### RECORDS FOR THE EXERCISE
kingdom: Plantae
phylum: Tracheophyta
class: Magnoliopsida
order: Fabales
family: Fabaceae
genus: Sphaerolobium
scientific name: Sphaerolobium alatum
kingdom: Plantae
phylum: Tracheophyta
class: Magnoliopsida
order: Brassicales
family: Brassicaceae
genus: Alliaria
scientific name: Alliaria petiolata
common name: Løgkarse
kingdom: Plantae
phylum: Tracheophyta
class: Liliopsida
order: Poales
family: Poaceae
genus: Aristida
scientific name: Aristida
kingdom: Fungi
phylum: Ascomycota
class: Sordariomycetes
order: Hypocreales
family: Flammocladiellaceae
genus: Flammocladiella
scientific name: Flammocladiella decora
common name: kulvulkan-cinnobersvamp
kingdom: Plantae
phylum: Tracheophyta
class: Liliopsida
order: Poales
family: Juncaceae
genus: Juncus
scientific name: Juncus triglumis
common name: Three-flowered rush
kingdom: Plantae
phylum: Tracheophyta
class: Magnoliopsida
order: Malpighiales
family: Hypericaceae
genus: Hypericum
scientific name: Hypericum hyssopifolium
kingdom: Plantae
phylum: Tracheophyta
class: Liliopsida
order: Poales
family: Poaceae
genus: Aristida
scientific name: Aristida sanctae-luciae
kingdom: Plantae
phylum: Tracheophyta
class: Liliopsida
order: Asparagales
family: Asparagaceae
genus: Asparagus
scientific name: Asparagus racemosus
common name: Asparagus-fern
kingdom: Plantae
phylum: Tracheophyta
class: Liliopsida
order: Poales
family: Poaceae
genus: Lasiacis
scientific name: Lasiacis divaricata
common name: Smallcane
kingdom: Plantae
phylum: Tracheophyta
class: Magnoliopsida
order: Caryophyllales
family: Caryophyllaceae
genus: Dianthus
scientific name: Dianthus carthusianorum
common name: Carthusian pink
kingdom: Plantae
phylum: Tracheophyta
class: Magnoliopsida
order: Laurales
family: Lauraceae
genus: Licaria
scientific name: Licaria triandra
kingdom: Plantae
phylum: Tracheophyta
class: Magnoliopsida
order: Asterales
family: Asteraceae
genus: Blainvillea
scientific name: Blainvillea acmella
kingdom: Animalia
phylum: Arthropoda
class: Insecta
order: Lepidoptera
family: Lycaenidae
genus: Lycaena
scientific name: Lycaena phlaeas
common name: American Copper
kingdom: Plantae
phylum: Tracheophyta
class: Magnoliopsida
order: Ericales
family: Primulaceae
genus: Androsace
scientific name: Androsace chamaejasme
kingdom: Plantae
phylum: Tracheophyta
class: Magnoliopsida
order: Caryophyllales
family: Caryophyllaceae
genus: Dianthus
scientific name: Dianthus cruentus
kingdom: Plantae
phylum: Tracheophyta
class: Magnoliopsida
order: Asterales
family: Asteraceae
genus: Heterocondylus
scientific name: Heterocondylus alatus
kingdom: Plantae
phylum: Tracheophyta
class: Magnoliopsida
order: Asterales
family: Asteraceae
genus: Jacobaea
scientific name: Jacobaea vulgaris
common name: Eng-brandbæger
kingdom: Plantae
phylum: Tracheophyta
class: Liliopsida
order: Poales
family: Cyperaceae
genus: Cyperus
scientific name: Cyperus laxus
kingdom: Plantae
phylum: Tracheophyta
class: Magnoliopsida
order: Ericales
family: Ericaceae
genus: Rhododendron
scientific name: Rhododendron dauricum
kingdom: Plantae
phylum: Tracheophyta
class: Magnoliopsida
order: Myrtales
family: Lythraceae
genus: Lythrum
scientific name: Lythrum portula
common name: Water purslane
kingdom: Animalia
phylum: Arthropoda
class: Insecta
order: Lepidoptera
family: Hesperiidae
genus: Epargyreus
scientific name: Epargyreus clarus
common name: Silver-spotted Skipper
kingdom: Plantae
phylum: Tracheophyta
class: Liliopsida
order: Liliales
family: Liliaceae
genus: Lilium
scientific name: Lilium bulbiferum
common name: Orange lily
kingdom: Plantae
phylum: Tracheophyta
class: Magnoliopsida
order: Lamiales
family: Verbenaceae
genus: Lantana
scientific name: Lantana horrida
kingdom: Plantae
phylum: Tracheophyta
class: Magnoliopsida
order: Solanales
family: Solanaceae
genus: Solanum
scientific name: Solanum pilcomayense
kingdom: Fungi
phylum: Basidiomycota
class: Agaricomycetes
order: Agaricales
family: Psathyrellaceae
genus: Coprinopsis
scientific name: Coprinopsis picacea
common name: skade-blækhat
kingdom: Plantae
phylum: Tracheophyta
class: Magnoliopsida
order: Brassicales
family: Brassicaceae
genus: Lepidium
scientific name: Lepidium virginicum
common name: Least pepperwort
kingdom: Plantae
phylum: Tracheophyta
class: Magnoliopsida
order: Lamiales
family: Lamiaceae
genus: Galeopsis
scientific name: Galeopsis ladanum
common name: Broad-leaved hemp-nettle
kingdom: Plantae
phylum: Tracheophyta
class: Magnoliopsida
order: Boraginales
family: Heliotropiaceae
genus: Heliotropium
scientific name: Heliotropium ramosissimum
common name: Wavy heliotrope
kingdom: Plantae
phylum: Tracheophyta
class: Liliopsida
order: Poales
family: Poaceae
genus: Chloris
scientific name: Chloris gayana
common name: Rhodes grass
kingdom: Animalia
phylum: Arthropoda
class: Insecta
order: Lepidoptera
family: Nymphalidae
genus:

### YOUR GOAL
Reproduce all the rows above, swapping every occurrence of "common name" for "vernacular name" and leaving everything else unchanged.

### ANSWER FOR THIS EXERCISE
kingdom: Plantae
phylum: Tracheophyta
class: Magnoliopsida
order: Fabales
family: Fabaceae
genus: Sphaerolobium
scientific name: Sphaerolobium alatum
kingdom: Plantae
phylum: Tracheophyta
class: Magnoliopsida
order: Brassicales
family: Brassicaceae
genus: Alliaria
scientific name: Alliaria petiolata
vernacular name: Løgkarse
kingdom: Plantae
phylum: Tracheophyta
class: Liliopsida
order: Poales
family: Poaceae
genus: Aristida
scientific name: Aristida
kingdom: Fungi
phylum: Ascomycota
class: Sordariomycetes
order: Hypocreales
family: Flammocladiellaceae
genus: Flammocladiella
scientific name: Flammocladiella decora
vernacular name: kulvulkan-cinnobersvamp
kingdom: Plantae
phylum: Tracheophyta
class: Liliopsida
order: Poales
family: Juncaceae
genus: Juncus
scientific name: Juncus triglumis
vernacular name: Three-flowered rush
kingdom: Plantae
phylum: Tracheophyta
class: Magnoliopsida
order: Malpighiales
family: Hypericaceae
genus: Hypericum
scientific name: Hypericum hyssopifolium
kingdom: Plantae
phylum: Tracheophyta
class: Liliopsida
order: Poales
family: Poaceae
genus: Aristida
scientific name: Aristida sanctae-luciae
kingdom: Plantae
phylum: Tracheophyta
class: Liliopsida
order: Asparagales
family: Asparagaceae
genus: Asparagus
scientific name: Asparagus racemosus
vernacular name: Asparagus-fern
kingdom: Plantae
phylum: Tracheophyta
class: Liliopsida
order: Poales
family: Poaceae
genus: Lasiacis
scientific name: Lasiacis divaricata
vernacular name: Smallcane
kingdom: Plantae
phylum: Tracheophyta
class: Magnoliopsida
order: Caryophyllales
family: Caryophyllaceae
genus: Dianthus
scientific name: Dianthus carthusianorum
vernacular name: Carthusian pink
kingdom: Plantae
phylum: Tracheophyta
class: Magnoliopsida
order: Laurales
family: Lauraceae
genus: Licaria
scientific name: Licaria triandra
kingdom: Plantae
phylum: Tracheophyta
class: Magnoliopsida
order: Asterales
family: Asteraceae
genus: Blainvillea
scientific name: Blainvillea acmella
kingdom: Animalia
phylum: Arthropoda
class: Insecta
order: Lepidoptera
family: Lycaenidae
genus: Lycaena
scientific name: Lycaena phlaeas
vernacular name: American Copper
kingdom: Plantae
phylum: Tracheophyta
class: Magnoliopsida
order: Ericales
family: Primulaceae
genus: Androsace
scientific name: Androsace chamaejasme
kingdom: Plantae
phylum: Tracheophyta
class: Magnoliopsida
order: Caryophyllales
family: Caryophyllaceae
genus: Dianthus
scientific name: Dianthus cruentus
kingdom: Plantae
phylum: Tracheophyta
class: Magnoliopsida
order: Asterales
family: Asteraceae
genus: Heterocondylus
scientific name: Heterocondylus alatus
kingdom: Plantae
phylum: Tracheophyta
class: Magnoliopsida
order: Asterales
family: Asteraceae
genus: Jacobaea
scientific name: Jacobaea vulgaris
vernacular name: Eng-brandbæger
kingdom: Plantae
phylum: Tracheophyta
class: Liliopsida
order: Poales
family: Cyperaceae
genus: Cyperus
scientific name: Cyperus laxus
kingdom: Plantae
phylum: Tracheophyta
class: Magnoliopsida
order: Ericales
family: Ericaceae
genus: Rhododendron
scientific name: Rhododendron dauricum
kingdom: Plantae
phylum: Tracheophyta
class: Magnoliopsida
order: Myrtales
family: Lythraceae
genus: Lythrum
scientific name: Lythrum portula
vernacular name: Water purslane
kingdom: Animalia
phylum: Arthropoda
class: Insecta
order: Lepidoptera
family: Hesperiidae
genus: Epargyreus
scientific name: Epargyreus clarus
vernacular name: Silver-spotted Skipper
kingdom: Plantae
phylum: Tracheophyta
class: Liliopsida
order: Liliales
family: Liliaceae
genus: Lilium
scientific name: Lilium bulbiferum
vernacular name: Orange lily
kingdom: Plantae
phylum: Tracheophyta
class: Magnoliopsida
order: Lamiales
family: Verbenaceae
genus: Lantana
scientific name: Lantana horrida
kingdom: Plantae
phylum: Tracheophyta
class: Magnoliopsida
order: Solanales
family: Solanaceae
genus: Solanum
scientific name: Solanum pilcomayense
kingdom: Fungi
phylum: Basidiomycota
class: Agaricomycetes
order: Agaricales
family: Psathyrellaceae
genus: Coprinopsis
scientific name: Coprinopsis picacea
vernacular name: skade-blækhat
kingdom: Plantae
phylum: Tracheophyta
class: Magnoliopsida
order: Brassicales
family: Brassicaceae
genus: Lepidium
scientific name: Lepidium virginicum
vernacular name: Least pepperwort
kingdom: Plantae
phylum: Tracheophyta
class: Magnoliopsida
order: Lamiales
family: Lamiaceae
genus: Galeopsis
scientific name: Galeopsis ladanum
vernacular name: Broad-leaved hemp-nettle
kingdom: Plantae
phylum: Tracheophyta
class: Magnoliopsida
order: Boraginales
family: Heliotropiaceae
genus: Heliotropium
scientific name: Heliotropium ramosissimum
vernacular name: Wavy heliotrope
kingdom: Plantae
phylum: Tracheophyta
class: Liliopsida
order: Poales
family: Poaceae
genus: Chloris
scientific name: Chloris gayana
vernacular name: Rhodes grass
kingdom: Animalia
phylum: Arthropoda
class: Insecta
order: Lepidoptera
family: Nymphalidae
genus:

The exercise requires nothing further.